More mysteries that need solving. Any help would be greatly appreciated!
On the Chaim Goldberg Wikipedia website entry, there is a section titled “List of Kazimierz-Dolny artists.” In this section my great-grandfather is listed as artist number 53: Mojzesz Rynecki (1885-1942). The birth and death dates do not match my family’s own records, but this is an alternate spelling of his first name and I’ve seen these dates used before.
According to a Polish tourist website about the Kazimierz Dolny artist community, artists began visiting the town and painting there starting in the late 18th century. However, the small town on the Vistula River really began to see an influx of artists in the 20th century when the Warsaw School of Fine Arts began bringing its students there to paint. Apparently 1909 was a “landmark in the artistic history of the town, as Władysław Ślewiński, an experienced artist working in Pont-Aven and a friend of Paul Gauguin’s, came here with his students that year. Since then, groups of painters and artists were becoming an increasingly common sight in Kazimierz Dolny, and the foundations for the art colony were laid.”
I know from a book published about the history of the Academy of the Fine Arts in Warsaw, that Moshe Rynecki attended the academy during the 1906/1907 school year. Moshe would have been in his mid 20s during this time period.
On the spreadsheet I have from the Jewish Historical Institute (ZIH) in Warsaw listing the 52 Rynecki pieces in their collection, the museum has titled several different market scenes “Targ w Kazimerzu nad Wisla,” [a rough Google translation: Market Kazimerzu on the Vistula.]
So here are my questions: (1) How does ZIH know these paintings were painted at Kazimerzu Market? (2) Are there markings on the back of the painting that provide this information? If so, what do they say? (3) Are the words Kazimerzu and Kazimierz interchangable words? Is it a language conjugation/use issue that puts the “u” on the end of the word? (4) Does ZIH mean the Kazimierz Market as in the Krakow marketplace and not Kazimierz Dolny?
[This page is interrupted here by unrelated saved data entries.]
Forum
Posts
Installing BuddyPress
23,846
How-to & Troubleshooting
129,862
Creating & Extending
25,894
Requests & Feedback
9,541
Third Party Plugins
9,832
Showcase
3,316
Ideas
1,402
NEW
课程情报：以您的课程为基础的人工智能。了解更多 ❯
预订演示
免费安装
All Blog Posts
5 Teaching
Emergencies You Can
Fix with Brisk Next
They are different towns. (5)How does the Chaim Goldberg Wikipedia entry know that my great-grandfather painted at the Kazimierz Dolny art colony? (6) Is there something about these market scenes that make them uniquely identifiable?
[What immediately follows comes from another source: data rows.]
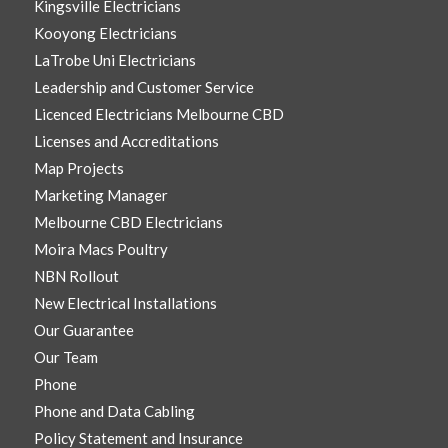
Kingsville Electricians
Kooyong Electricians
LaTrobe Uni Electricians
Leadership and Customer Service
Licenced Electricians Melbourne CBD
Licenses and Accreditations
Map Projects
Marketing Manager
Melbourne CBD Electricians
Moira Macs Poultry
NBN Rollout
New Electrical Installations
Our Guarantee
Our Team
Phone
Phone and Data Cabling
Policy Statement and Insurance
And now… 2 more paintings from the 17 I received in an email from the Jewish Historical Institute. This top painting is dated 1937 – If it is at the Kazimierz Dolny Art Colony, did my great-grandfather visit the artist colony with the Warsaw Academy of Art while he was a student and then did he continue to visit the town on his own throughout the rest of his life? Or is this at a marketplace in another location?